The most fragrant, flavorful, and hearty autumn soup with wild mushrooms will work, if you have collected mushrooms in the forest, i.e. participated in the process of creating this dish from the beginning to the end.
Today we offer you to prepare mushroom soup without the addition of other vegetables – potatoes, carrots, and even onions, as well as to know the soup recipe from fresh and frozen mushrooms. Due to the white creamy sauce, this soup is very delicate with a pronounced mushroom taste.
Cream soup of forest mushrooms
Cream soup of forest mushrooms – ingredients:
- 500 g wild mushrooms,
- 300 ml of 20%-x cream
- 50 g butter,
- 2 tbsp. vegetable oil
- 3 tbsp. flour
- 1 clove garlic,
- 1 sprig of thyme,
- ground black pepper,to taste
- salt to taste,
- 1 liter of water.
Soup-puree of wild mushroom cookingWild mushrooms climb, clean from debris, wash and Obasi.A few nice small mushrooms for decoration put soup, cutting them into plates. The rest of the cap to separate from the legs, and separately, finely cut.Garlic cut into 2-4 pieces.Legs chopped mushrooms and pour cold water, bring to boil and boil on low heat under a lid for 30 minutes. Then add a sprig of thyme and garlic.In a pan heat half of the vegetable oil, pour the chopped mushroom caps and mushroom for decoration, salt and sauté on high heat under the lid for 5-7 minutes. Sadi from the frying pan into the pot with the broth of the resulting mushroom juice, then add to the pan the remaining oil and continue to cook the mushrooms, stirring occasionally, 10 minutes.Fried mushrooms shift from the frying pan into the soup about 10 minutes before end of cooking. Remove the thyme and garlic.Blend half a Cup of broth. In a saucepan melt butter, add flour and, stirring, sauté for 3 minutes. Then pour the broth, stir and cook sauce another 3 minutes.Add the sauce to the mushroom soup, remove from fire and slightly cool. Soup of wild mushroom blend in a blender until smooth, then bring to boil, pour the cream, salt and pepper.Give the wild mushroom soup hot, garnished with green leaf and whole mushrooms.

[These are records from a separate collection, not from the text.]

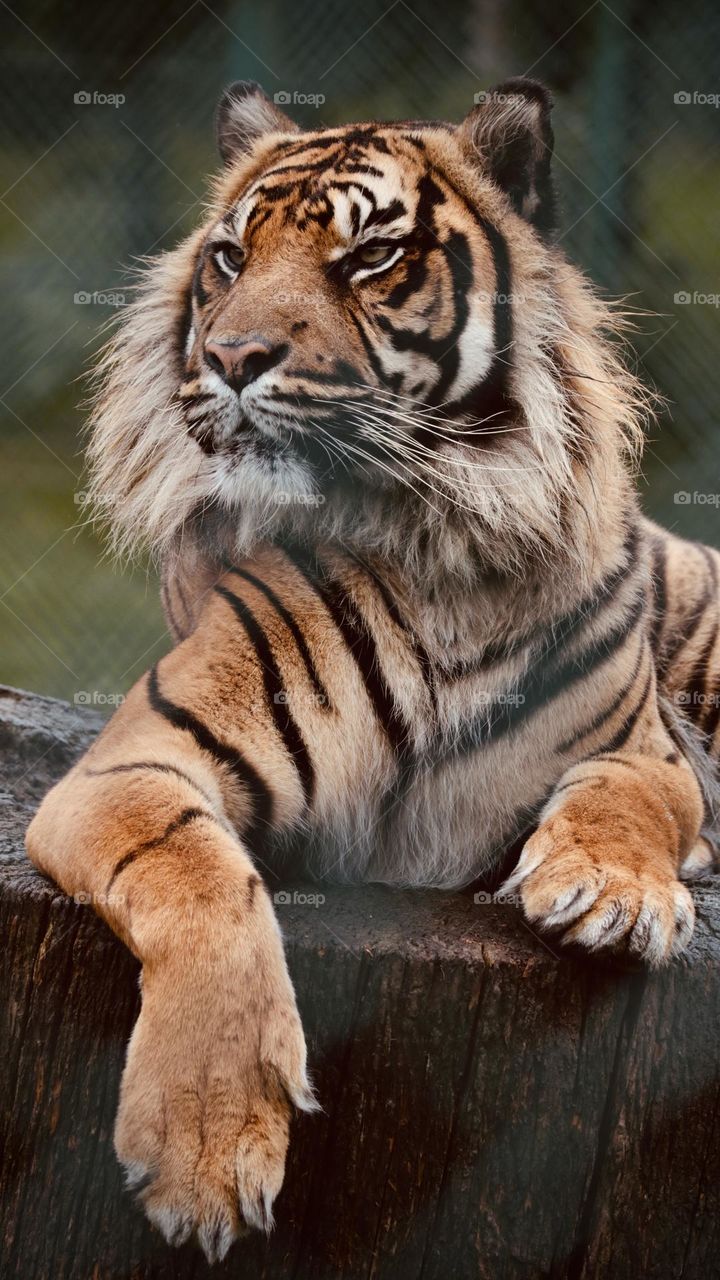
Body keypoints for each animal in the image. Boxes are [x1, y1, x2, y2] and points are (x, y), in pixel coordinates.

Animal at [25, 77, 720, 1262]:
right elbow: (205, 880)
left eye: (369, 257)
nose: (233, 357)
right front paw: (207, 1147)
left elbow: (626, 801)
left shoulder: (647, 754)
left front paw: (612, 893)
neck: (442, 549)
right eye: (229, 257)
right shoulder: (134, 768)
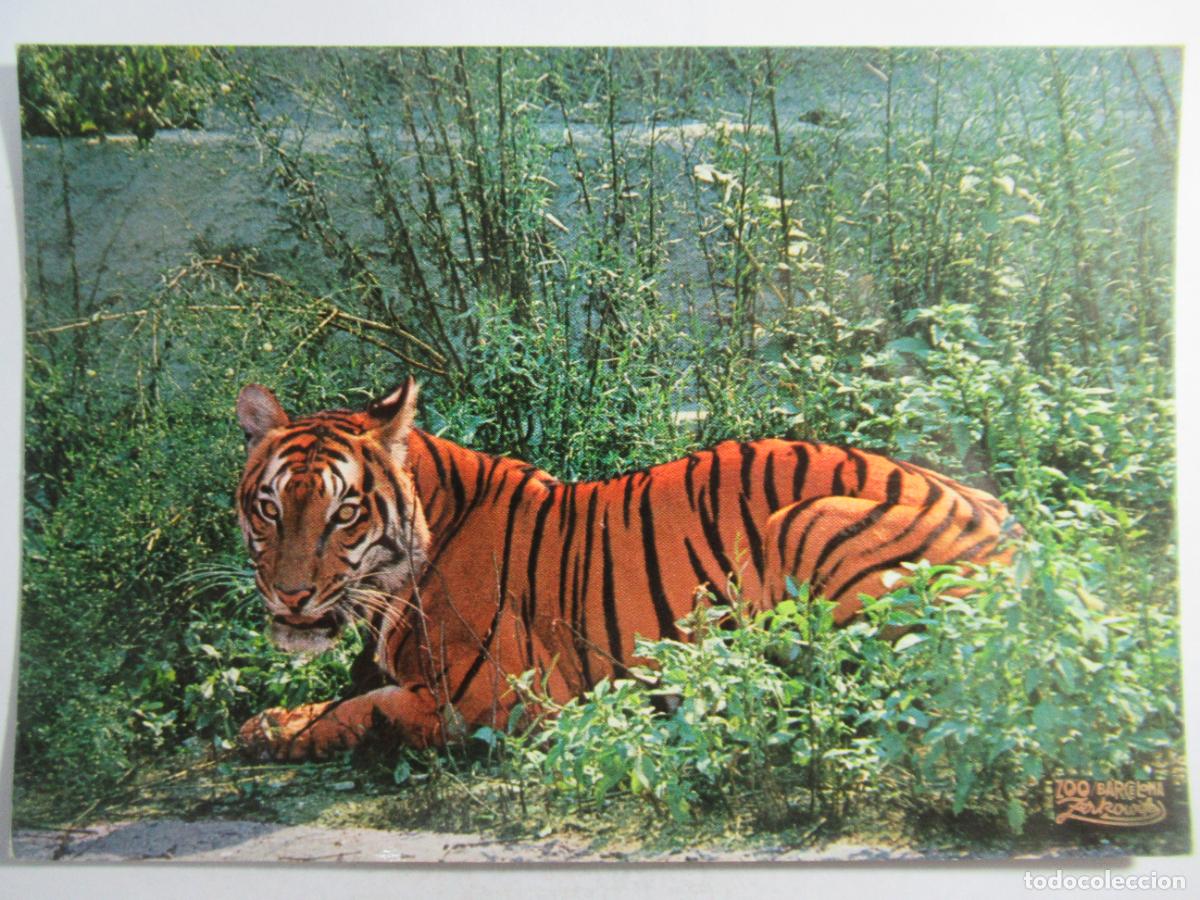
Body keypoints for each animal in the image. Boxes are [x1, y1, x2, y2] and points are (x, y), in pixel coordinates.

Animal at [235, 377, 1017, 760]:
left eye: (344, 512)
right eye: (270, 507)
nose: (291, 595)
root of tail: (1007, 525)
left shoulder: (499, 699)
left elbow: (369, 711)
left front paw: (273, 733)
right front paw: (271, 721)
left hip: (807, 521)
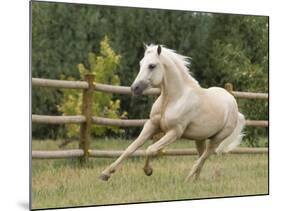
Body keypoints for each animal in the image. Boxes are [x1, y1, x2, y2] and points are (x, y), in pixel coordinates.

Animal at [98, 44, 243, 181]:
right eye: (141, 63)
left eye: (152, 65)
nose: (135, 88)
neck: (173, 99)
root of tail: (232, 101)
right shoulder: (151, 125)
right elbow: (131, 148)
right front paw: (105, 174)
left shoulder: (174, 132)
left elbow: (150, 150)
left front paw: (148, 171)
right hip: (200, 138)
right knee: (201, 158)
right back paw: (195, 181)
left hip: (217, 139)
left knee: (203, 158)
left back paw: (187, 180)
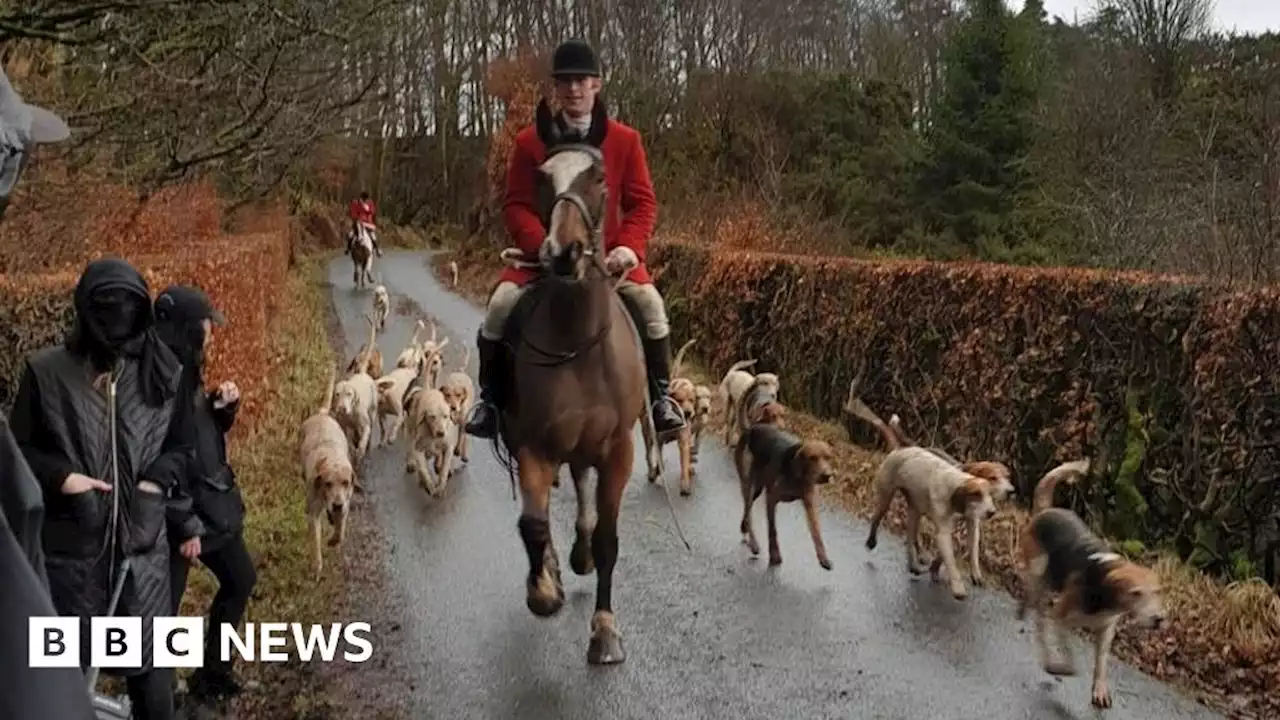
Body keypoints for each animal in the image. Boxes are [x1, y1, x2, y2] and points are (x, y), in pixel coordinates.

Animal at [488, 98, 650, 666]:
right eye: (543, 177)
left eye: (599, 177)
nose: (563, 252)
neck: (577, 341)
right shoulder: (532, 445)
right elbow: (532, 525)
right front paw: (543, 590)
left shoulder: (619, 449)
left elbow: (608, 538)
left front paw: (604, 630)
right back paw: (556, 567)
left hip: (589, 447)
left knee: (582, 494)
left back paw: (577, 555)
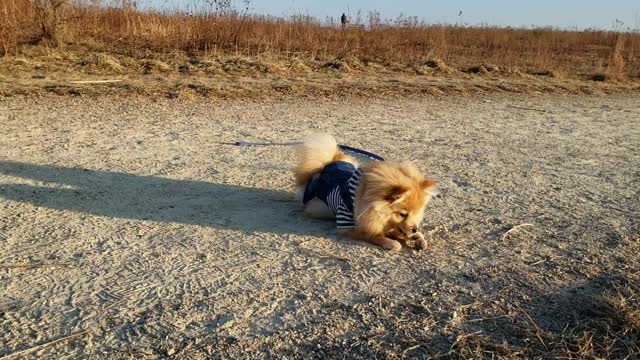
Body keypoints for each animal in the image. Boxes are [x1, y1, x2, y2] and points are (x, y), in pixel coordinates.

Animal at [296, 134, 438, 252]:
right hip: (319, 208)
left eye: (417, 213)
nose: (415, 228)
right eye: (403, 214)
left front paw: (417, 237)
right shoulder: (350, 224)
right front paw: (391, 242)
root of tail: (326, 165)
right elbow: (372, 234)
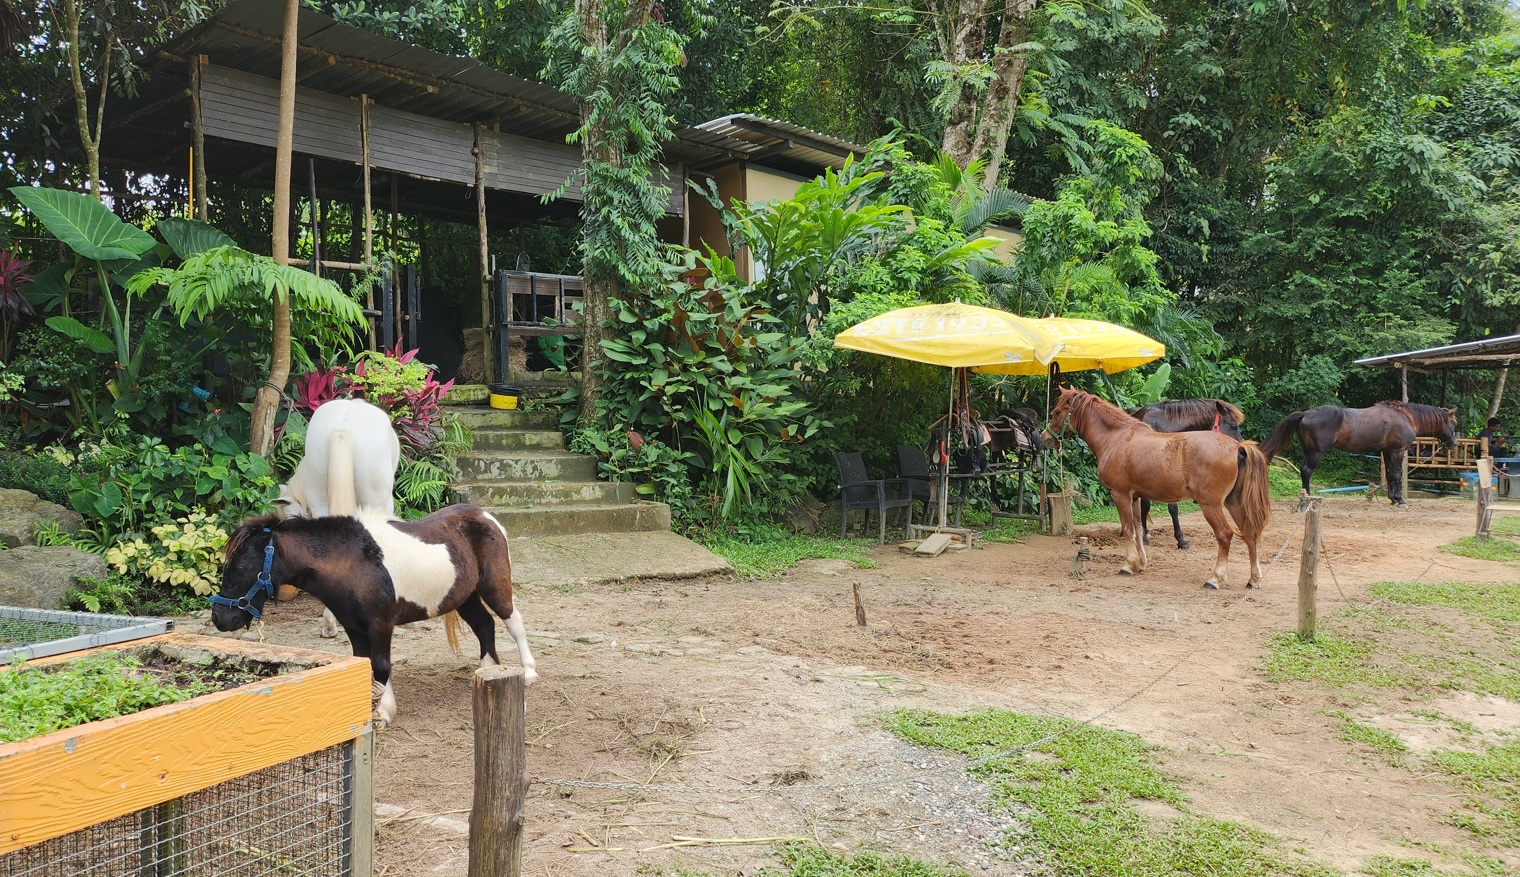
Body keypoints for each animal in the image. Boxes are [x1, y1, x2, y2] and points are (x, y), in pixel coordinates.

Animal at [210, 505, 538, 726]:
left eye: (240, 568)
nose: (220, 619)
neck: (351, 562)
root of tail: (485, 516)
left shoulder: (381, 624)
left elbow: (381, 666)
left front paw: (383, 711)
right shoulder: (354, 627)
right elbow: (364, 663)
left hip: (494, 587)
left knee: (514, 622)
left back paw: (529, 672)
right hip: (464, 597)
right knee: (484, 625)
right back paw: (487, 670)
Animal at [1130, 399, 1245, 550]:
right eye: (1234, 426)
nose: (1242, 452)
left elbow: (1172, 508)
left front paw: (1180, 540)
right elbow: (1146, 506)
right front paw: (1143, 538)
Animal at [1258, 402, 1457, 505]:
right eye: (1454, 423)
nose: (1453, 444)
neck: (1406, 417)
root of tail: (1305, 413)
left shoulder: (1387, 451)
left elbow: (1390, 475)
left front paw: (1392, 498)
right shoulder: (1397, 451)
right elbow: (1396, 475)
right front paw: (1399, 499)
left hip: (1309, 451)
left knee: (1303, 470)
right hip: (1316, 452)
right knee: (1307, 471)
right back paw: (1307, 496)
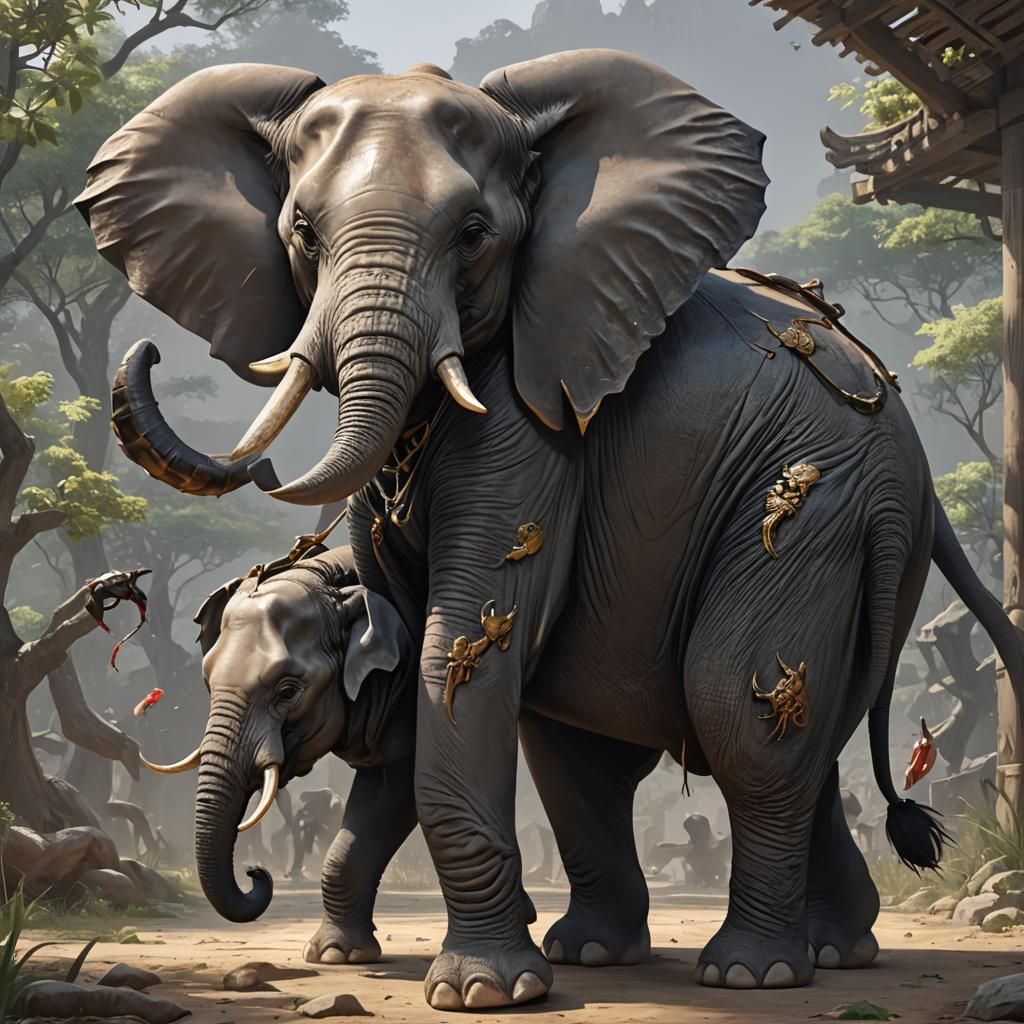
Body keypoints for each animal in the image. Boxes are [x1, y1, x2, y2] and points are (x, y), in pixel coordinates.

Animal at [76, 48, 1024, 1009]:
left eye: (472, 235)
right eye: (303, 231)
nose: (146, 356)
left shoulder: (534, 423)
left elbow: (456, 652)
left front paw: (481, 994)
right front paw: (355, 961)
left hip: (822, 504)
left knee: (739, 705)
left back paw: (752, 970)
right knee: (644, 744)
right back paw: (681, 952)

Soup of wild mushrooms is a simple recipe © depositphotos.com
Soup out of frozen mushrooms
Soup from frozen mushrooms – ingredients:
- 600 g frozen porcini mushrooms,
- 5 medium potatoes,
- 1 carrot,
- 1 onions,
- pepper 5-6.
- salt to taste.
Soup from frozen mushrooms – cooking:Thoroughly wash the mushrooms (no need to defrost). Put in a saucepan, bring to boil and continue to cook on medium heat for about 40 minutes.Potatoes you need to peel and cut into cubes.Then take out from the broth, the mushrooms, and instead put there the potatoes. Cook until tender.While cooking the potatoes, RUB on a grater carrots, finely cut onions. Spizzirri in sunflower oil this mix. After a few minutes add the broth and potatoes.Cut the mushrooms back to the soup, salt to taste, pepper.If desired, add to the soup sour cream and greens, season with crackers.
A simple recipe of caviar from honey we know now!